● **Required work**:
Each record that follows is to be reproduced character for character, pictures excepted.

● **Records supplied**:
-------

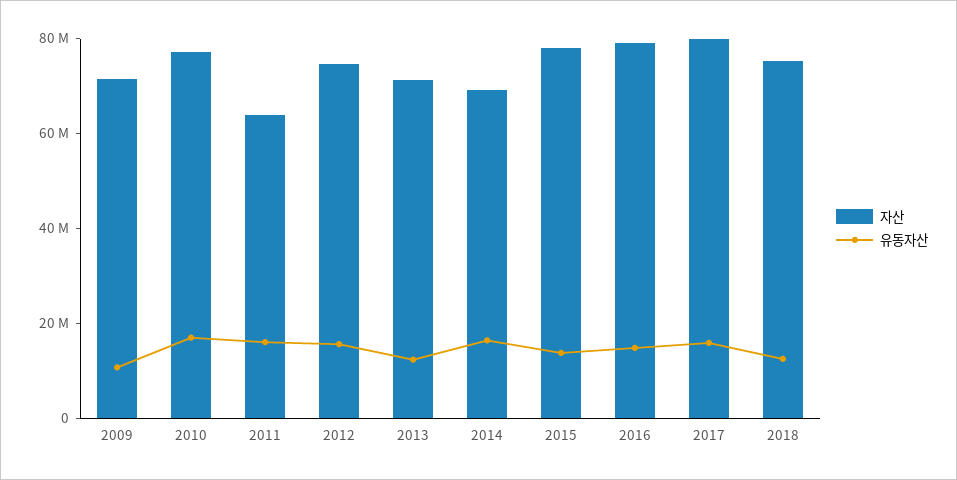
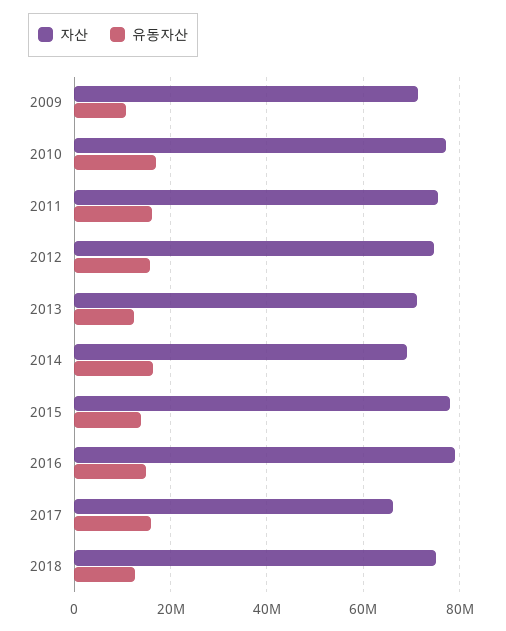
자산, 2011: 65000000 -> 76000000
자산, 2017: 80000000 -> 66000000

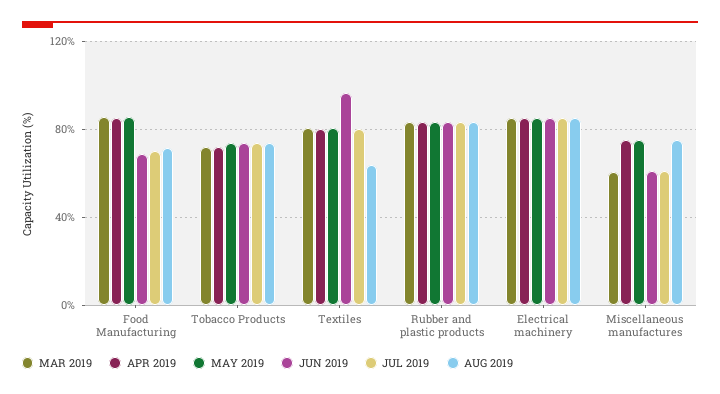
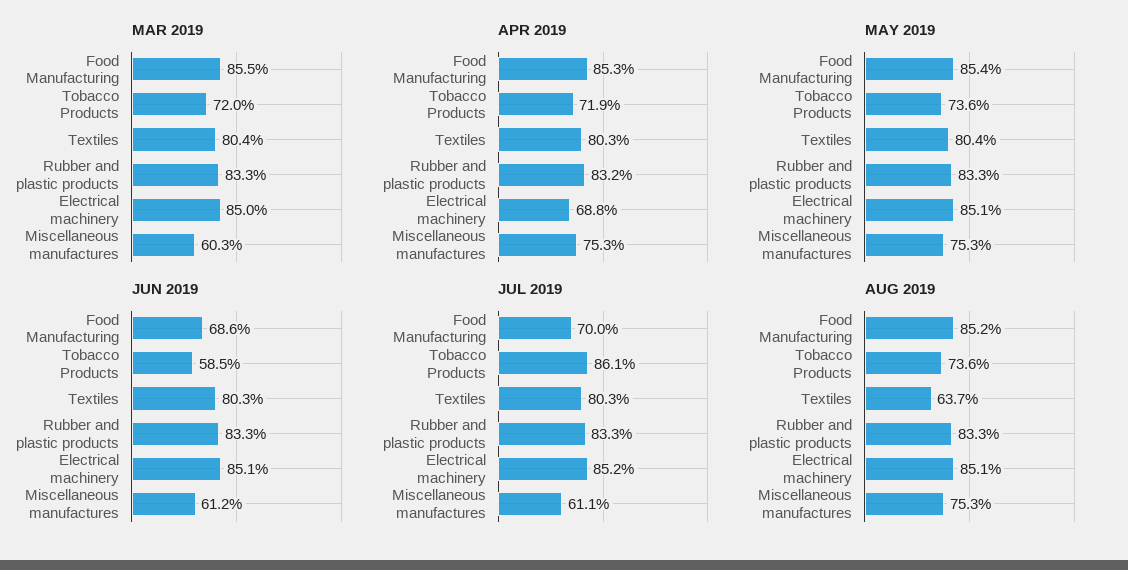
AUG 2019, Food Manufacturing: 70 -> 85.2
JUN 2019, Tobacco Products: 75 -> 58.5
JUL 2019, Tobacco Products: 75 -> 86.1
JUN 2019, Textiles: 95 -> 80.3
APR 2019, Electrical machinery: 85 -> 68.8

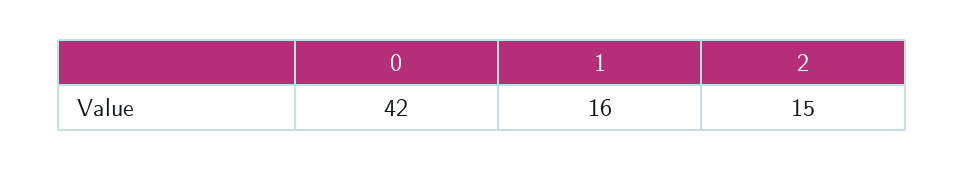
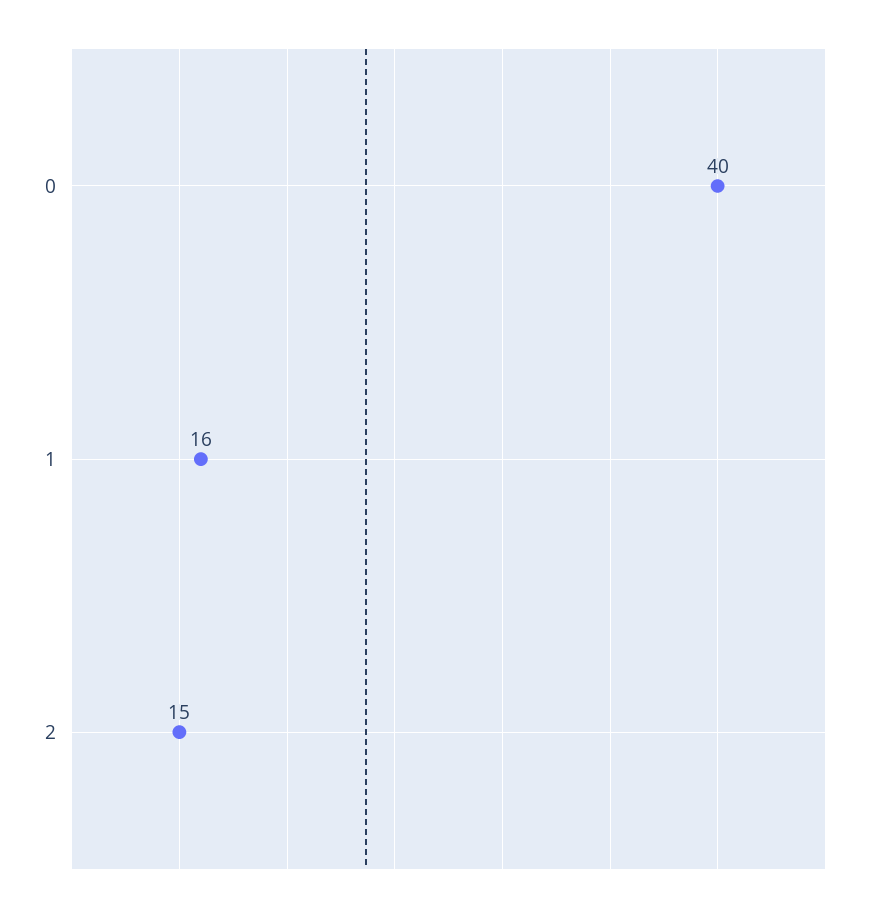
0: 42 -> 40

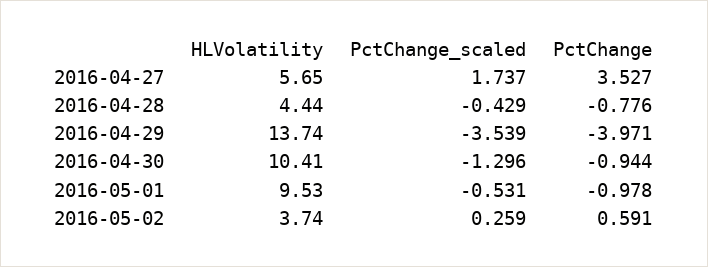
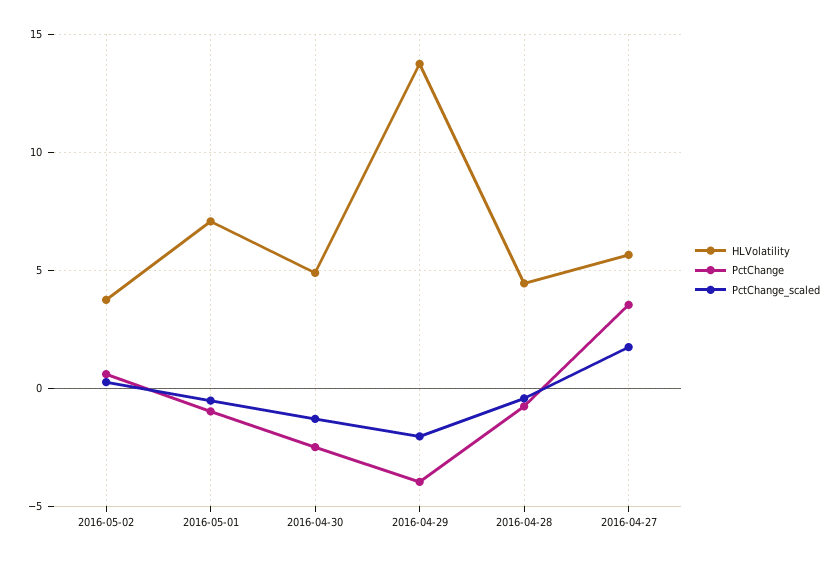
PctChange_scaled, 2016-04-29: -3.539 -> -2
HLVolatility, 2016-04-30: 10.41 -> 5
PctChange, 2016-04-30: -0.944 -> -2.5
HLVolatility, 2016-05-01: 9.53 -> 7

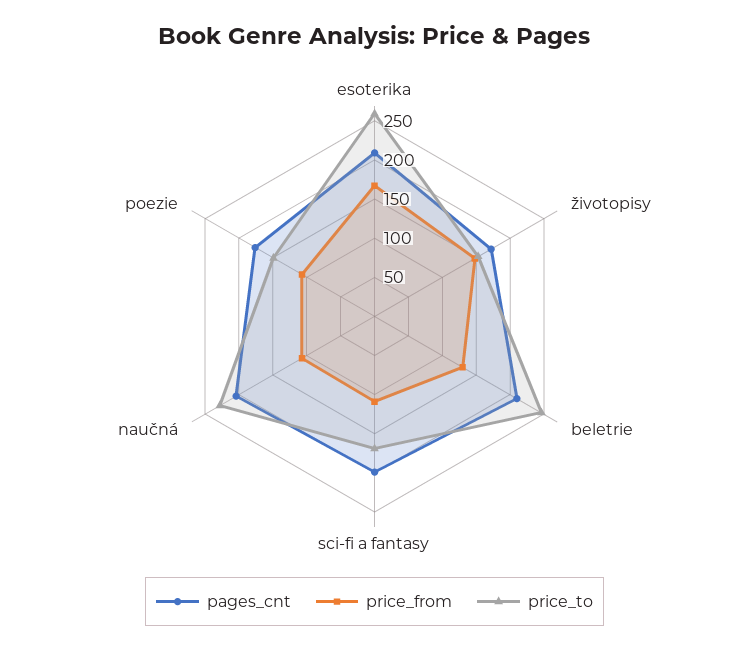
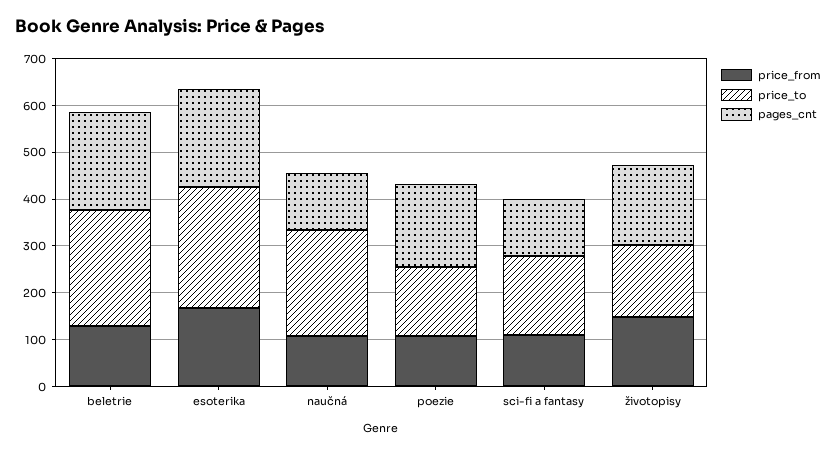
pages_cnt, sci-fi a fantasy: 200 -> 120
pages_cnt, naučná: 200 -> 120

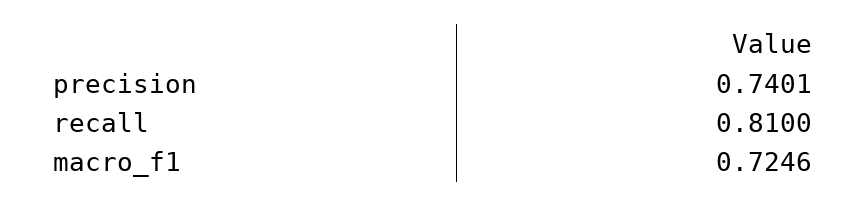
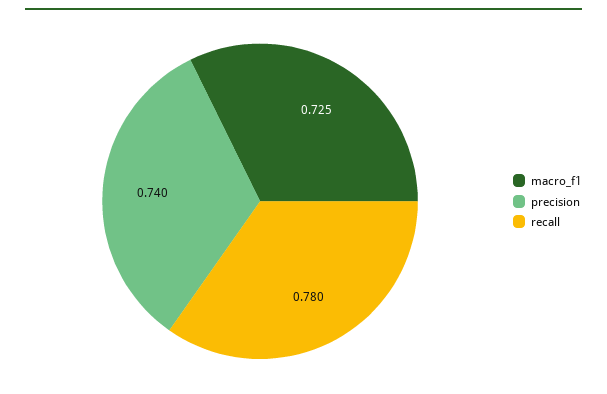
recall: 0.81 -> 0.78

-------

● **Output**:
자산, 2011: 65000000 -> 76000000
자산, 2017: 80000000 -> 66000000

AUG 2019, Food Manufacturing: 70 -> 85.2
JUN 2019, Tobacco Products: 75 -> 58.5
JUL 2019, Tobacco Products: 75 -> 86.1
JUN 2019, Textiles: 95 -> 80.3
APR 2019, Electrical machinery: 85 -> 68.8

0: 42 -> 40

PctChange_scaled, 2016-04-29: -3.539 -> -2
HLVolatility, 2016-04-30: 10.41 -> 5
PctChange, 2016-04-30: -0.944 -> -2.5
HLVolatility, 2016-05-01: 9.53 -> 7

pages_cnt, sci-fi a fantasy: 200 -> 120
pages_cnt, naučná: 200 -> 120

recall: 0.81 -> 0.78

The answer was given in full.